• Work instruction
According to the abstract on iron reduction by Chlamydomonas reinhardtii, which inhibitor blocked the extracellular acidification during ferricyanide reduction?

━━━━━ Excerpt to read

THE ENERGETICS OF EXTRACELLULAR FE(III) REDUCTION BY IRON-LIMITED CHLAMYDOMONAS REINHARDTII (CHLOROPHYTA)

Fe-limited cells of the green alga Chlamydomonas reinhardtii (Fe-limited growth rate = 0.3 d−1) reduced extracellular Fe(III) to Fe(II) when Fe(III) was supplied as ferricyanide or Fe(III)-EDTA; Fe(III) reduction was stimulated by light. In both darkness and during photosynthesis, ferricyanide reduction was accompanied by a decrease in cellular NADPH levels, with a concomitant increase in NADP+. NADH and NAD+ levels were not measurably altered during ferricyanide reduction. Furthermore, cellular hexose monophosphate levels declined and 6-phosphogluconate levels increased during ferricyanide reduction. Levels of most glycolytic and tricarboxylic acid cycle intermediates were mostly unaltered. Ferricyanide reduction was also associated with a decrease in cellular ATP levels, a concomitant increase in ADP and AMP, and increased extracellular acidification. The acidification was sensitive to inhibition by the H+-ATPase inhibitor N,N′-dicyclohexylcarbodiimide (DCCD). We conclude that the oxidative pentose phosphate pathway provides reducing equivalents for Fe(III) reduction in darkness and also contributes reducing equivalents to Fe(III) reduction during photosynthesis. The decline in ATP was likely due to activation of the plasma membrane H+-ATPase during ferricyanide reduction and was not directly associated with provision of reducing equivalents.

━━━━━━━━━━
━━━━━ Supplied material

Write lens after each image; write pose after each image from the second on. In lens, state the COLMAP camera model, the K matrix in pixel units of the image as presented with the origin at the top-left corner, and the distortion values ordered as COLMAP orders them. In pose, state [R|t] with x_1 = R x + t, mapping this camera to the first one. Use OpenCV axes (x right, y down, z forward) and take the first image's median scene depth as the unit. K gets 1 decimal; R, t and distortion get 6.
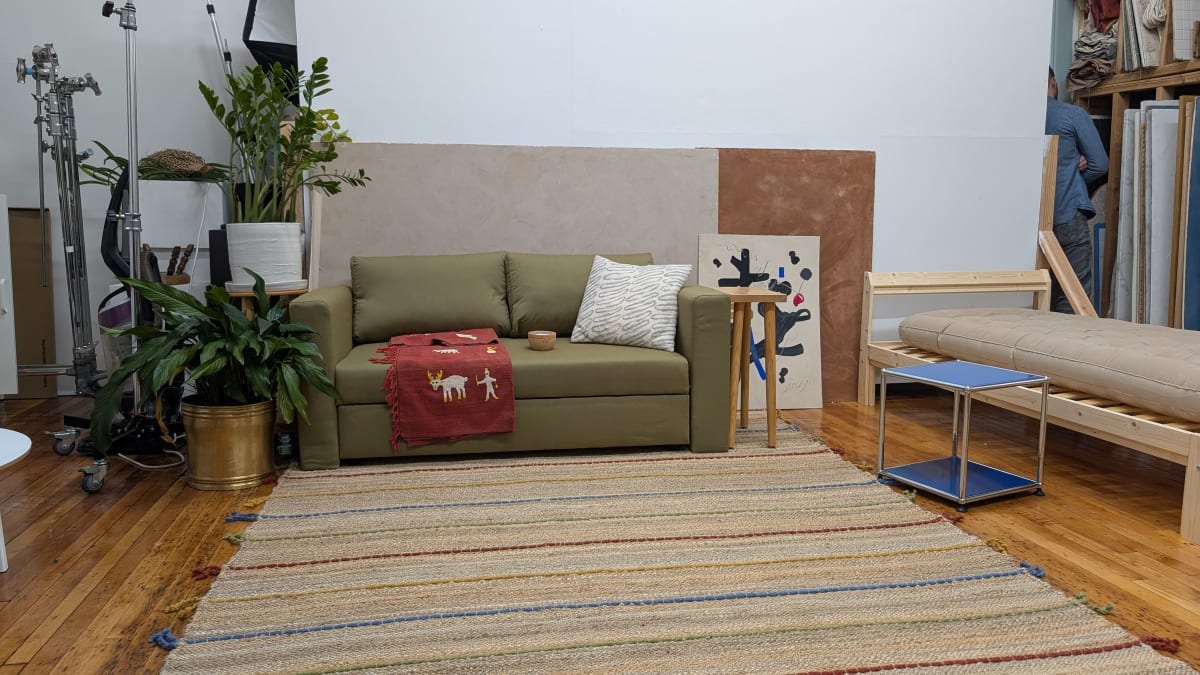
lens RADIAL K [[863.8, 0, 600.0], [0, 863.8, 337.5], [0, 0, 1]] dist [-0.058047, 0.044310]
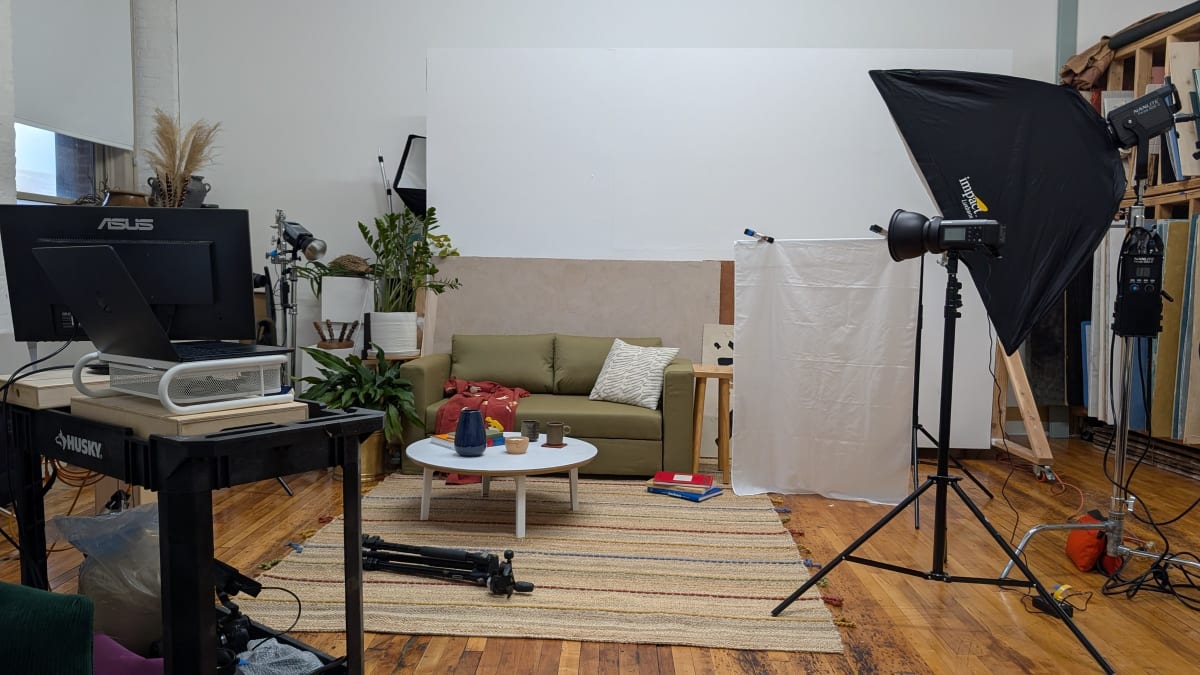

━━━━━━━━━━

• Written response
The H+-ATPase inhibitor N,N′-dicyclohexylcarbodiimide (DCCD).